## Source document:

I don't think so. There are 3 lines at GF3: one Model 3 and 2 Model Y lines. Recently capacity was announced as 800/day 3s and 1,000/day Ys. I'd expect that to trend toward 800+1,600 as the 2nd Y line was just brought up about 6 weeks ago.

Further, I expect Tesla will continue to localize the supply chain thus increasing gross margin per vehicle, on top of any effects from increases in production.

But that's not the big driver going forward at Giga Shanghai: Phase 3 will push production numbers to new highs for the next several years. WuWa video GF3.3 Sep 24 2021 Detail

GF3.Phase3.Detail.2021-09-24.0-40.jpgGF3.Phase3.Detail.2021-09-24.7-19.jpg

How do you say "Model 2" in Chinese? ;)

Cheers!
 
Did you get the update and the button before subscribing?

Two cars with FSD got the button simultaneously.

Car with HW3 but basic AP got no software update.

I subbed that car yesterday so waiting for the button there.

It would benefit Tesla at some point to make an announcement that FSD beta is now available on car dashboards for those who buy FSD via fully paid or a sub. Here’s the link for 10k or 200/month..
 
I don't think so. There are 3 lines at GF3: one Model 3 and 2 Model Y lines. Recently capacity was announced as 800/day 3s and 1,000/day Ys. I'd expect that to trend toward 800+1,600 as the 2nd Y line was just brought up about 6 weeks ago.
It will be really interesting to see the 'Installed Annual Capacity' table in the Q3 ER. Perhaps Shanghai could go from >450,000 to something like 800,000 :)
 
Just like to point out that your statistics appear to based on deaths per mile travelled and that due to the energy absorption of Tesla's vehicles with large crumple zones, strong passenger compartments, etc., avoiding deaths is largely a function of following the speed limit and avoiding head-on collisions. Even the few battery fires we have seen in recent years were almost always the result of high-speed driving.

## Request:
From the Tesla forum thread, extract the passage starting at "Just like to" and ending at "of high-speed driving.", copying it word for word.

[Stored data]
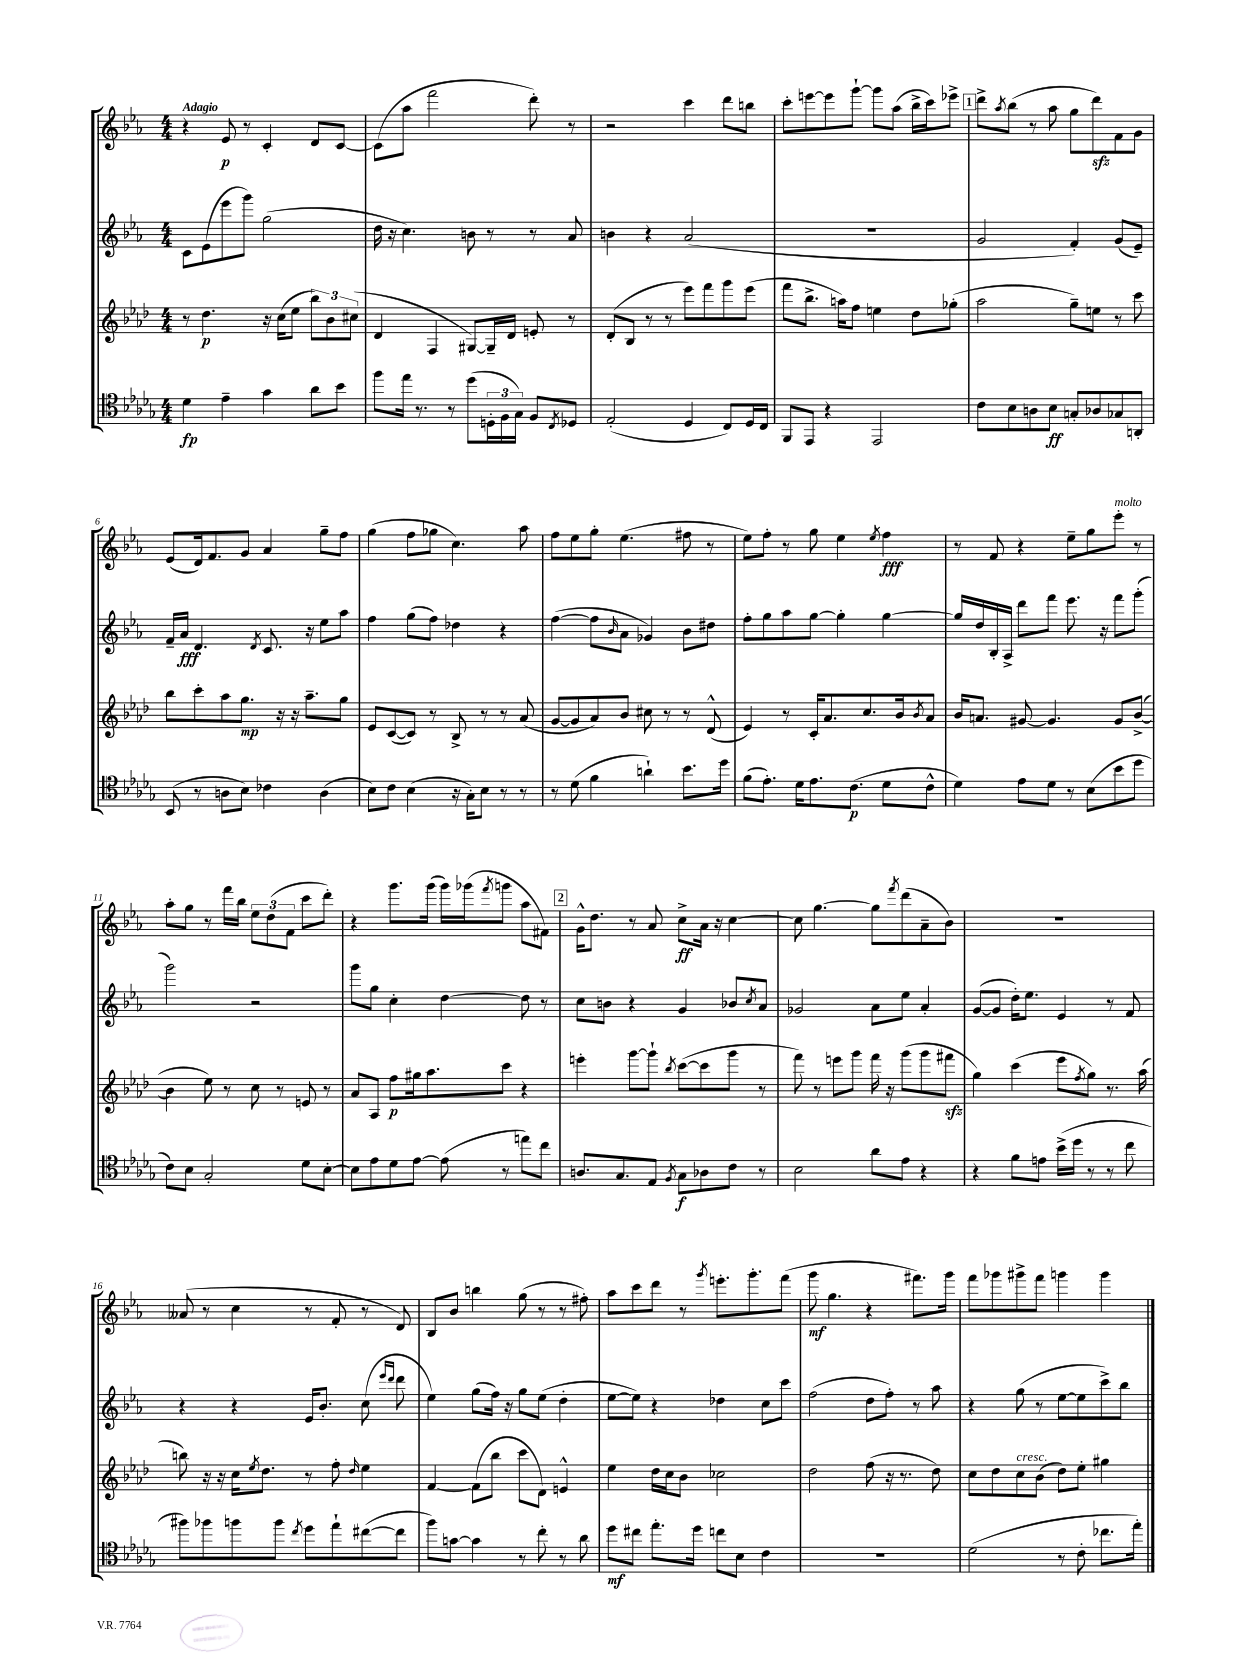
<<
\new StaffGroup <<
\new Staff = "s0" {
    \clef treble \key ees \major \numericTimeSignature \time 4/4 \tempo "Adagio"
    r4 ees'8\p r8 c'4-. d'8 c'8~ |
    c'8( aes''8 f'''2 d'''8-.) r8 |
    r2 c'''4 d'''8 b''8 |
    c'''8-. e'''8~ e'''8 g'''8~-! g'''8 aes''8( bes''16-> c'''16) ees'''8-> |
    \mark \markup { \box "1" } d'''8-> \acciaccatura { aes''8 } bes''8( r8 aes''8 g''8 d'''8\sfz) f'8 g'8 |
    ees'8( d'16) f'8. g'8 aes'4 g''8-- f''8 |
    g''4( f''8 ges''8 c''4.) aes''8 |
    f''8 ees''8 g''8-. ees''4.( fis''8 r8 |
    ees''8) f''8-. r8 g''8 ees''4 \acciaccatura { ees''8 } f''4\fff |
    r8 f'8 r4 ees''8-- g''8 ees'''8-.^\markup { \italic "molto" } r8 |
    aes''8-. g''8 r8 f'''16 bes''16 \tuplet 3/2 { ees''8 d''8( f'8 } c'''8 d'''8-.) |
    r4 g'''8. g'''16( g'''16) ges'''16( \acciaccatura { f'''8 } g'''8 aes''8 fis'8) |
    \mark \markup { \box "2" } g'16-^ d''8. r8 aes'8 c''8->\ff aes'16 r16 c''4~ |
    c''8 g''4.~ g''8 \acciaccatura { f'''8 } d'''8( aes'8-- bes'8) |
    R1 |
    aeses'8( r8 c''4 r8 f'8-. r8 d'8) |
    bes8 bes'8 b''4 g''8( r8 r8 fis''8-.) |
    aes''8 c'''8 d'''8 r8 \acciaccatura { g'''8 } e'''8.-. g'''8.-. f'''8( |
    g'''8\mf g''4. r4 fis'''8.) g'''16 |
    f'''8 ges'''8 gis'''8-> f'''8 g'''4 g'''4 \bar "|." |
}
\new Staff = "s1" {
    \clef treble \key ees \major \numericTimeSignature \time 4/4
    c'8 ees'8( ees'''8 g'''8) g''2( |
    d''16 r16 c''4.) b'8 r8 r8 aes'8 |
    b'4 r4 aes'2( |
    R1 |
    \mark \markup { \box "1" } g'2 f'4-.) g'8( ees'8--) |
    f'16-- aes'16\fff d'4. \acciaccatura { d'8 } c'8. r16 ees''8 aes''8 |
    f''4 g''8( f''8) des''4 r4 |
    f''4~( f''8 \grace { bes'16 } aes'8 ges'4) bes'8 dis''8 |
    f''8-. g''8 aes''8 g''8~ g''4-. g''4~ |
    g''16 d''16 bes16-. aes16-> d'''8 f'''8 ees'''8. r16 f'''8 g'''8-.( |
    g'''2) r2 |
    g'''8 g''8 c''4-. d''4~ d''8 r8 |
    \mark \markup { \box "2" } c''8 b'8 r4 g'4 bes'8 \acciaccatura { c''8 } aes'8 |
    ges'2 aes'8 ees''8 aes'4-. |
    g'8~( g'8 d''16-.) ees''8. ees'4 r8 f'8 |
    r4 r4 ees'16 bes'8.-. c''8( \grace { ees'''16 d'''16 } d'''8 |
    ees''4) g''8( f''16) r16 g''8 ees''8( d''4-. |
    ees''8~ ees''8) r4 des''4 c''8 c'''8 |
    f''2( d''8 f''8-.) r8 aes''8 |
    r4 g''8( r8 ees''8~ ees''8 c'''8->) bes''8 \bar "|." |
}
\new Staff = "s2" {
    \clef treble \key aes \major \numericTimeSignature \time 4/4
    r8 des''4.\p r16 c''16( ees''8 \tuplet 3/2 { bes''8) bes'8 cis''8( } |
    des'4 f4 gis8~) gis16-- des'16 e'8-. r8 |
    des'8-.( bes8 r8 r8 ees'''8) f'''8 g'''8 ees'''8( |
    f'''8 bes''8.-> a''16) f''8 e''4 des''8 ges''8-.( |
    \mark \markup { \box "1" } aes''2 g''8--) e''8 r8 c'''8 |
    bes''8 c'''8-. aes''8 g''8.\mp r16 r16 aes''8.-- g''8 |
    ees'8 c'8~( c'8) r8 bes8-> r8 r8 aes'8( |
    g'8~ g'8 aes'8) bes'8 cis''8 r8 r8 des'8-^( |
    ees'4) r8 c'16-. aes'8. c''8. bes'16 \acciaccatura { bes'8 } aes'8 |
    bes'16 a'8. gis'8~ gis'4. gis'8 bes'8~->( |
    bes'4 ees''8) r8 c''8 r8 e'8 r8 |
    aes'8 aes8 f''8\p gis''16 aes''8. c'''8 r4 |
    \mark \markup { \box "2" } e'''4-. g'''8~ g'''8-! \acciaccatura { bes''8 } c'''8~( c'''8 g'''8 r8 |
    f'''8) r8 e'''8 g'''8 f'''16 r16 g'''8( g'''8 fis'''8\sfz |
    g''4) c'''4( ees'''8 \acciaccatura { f''8 } g''8) r8. aes''16( |
    b''8) r16 r16 c''16 \acciaccatura { ees''8 } des''8. r8 f''8-. \grace { des''16 } ees''4 |
    f'4~ f'8( bes''8 c'''8 des'8) e'4-^ |
    ees''4 des''16 c''16 bes'8 ces''2 |
    des''2 f''8( r16 r8. des''8) |
    c''8 des''8 c''8^\markup { \italic "cresc." } bes'8( des''8) ees''8-. gis''4 \bar "|." |
}
\new Staff = "s3" {
    \clef tenor \key des \major \numericTimeSignature \time 4/4
    des'4\fp ees'4-- ges'4 aes'8 bes'8 |
    f''8 ees''16 r8. r8 des''8( \tuplet 3/2 { d16-. f16 ges16) } f8 \acciaccatura { c8 } des8 |
    ees2-.( des4 c8) des16 c16 |
    f,8 ees,8 r4 ees,2 |
    \mark \markup { \box "1" } c'8 bes8 a8 bes8\ff g8-. aes8 ges8 a,8-. |
    bes,8( r8 a8 bes8) ces'4 a4( |
    bes8) c'8 bes4( r16 ges16-.) bes8 r8 r8 |
    r8 des'8( f'4 a'4-!) bes'8. des''16 |
    f'8( ees'8.-.) des'16 ees'8. c'8.\p( des'8 c'8-^ |
    des'4) ees'8 des'8 r8 bes8( bes'8 des''8 |
    c'8) bes8 ges2-. des'8 bes8~-. |
    bes8 ees'8 des'8 ees'8~ ees'8( r8 e''8) c''8 |
    \mark \markup { \box "2" } a8. ges8. ees8 \acciaccatura { f8 } ges8\f aes8 c'8 r8 |
    bes2 aes'8 ees'8 r4 |
    r4 f'8 e'8 bes'16->( des''16 r8 r8 c''8 |
    fis''8) fes''8 f''8 f''8 \acciaccatura { c''8 } des''8 ees''8-! cis''8~( cis''8 |
    f''8) g'8~ g'4 r8 c''8-. r8 aes'8 |
    des''8\mf cis''8 ees''8.-. des''16 c''8 bes8 c'4 |
    R1 |
    des'2( r8 c'8-. ces''8. ees''16-.) \bar "|." |
}
>>
>>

## Output below:
Just like to point out that your statistics appear to based on deaths per mile travelled and that due to the energy absorption of Tesla's vehicles with large crumple zones, strong passenger compartments, etc., avoiding deaths is largely a function of following the speed limit and avoiding head-on collisions. Even the few battery fires we have seen in recent years were almost always the result of high-speed driving.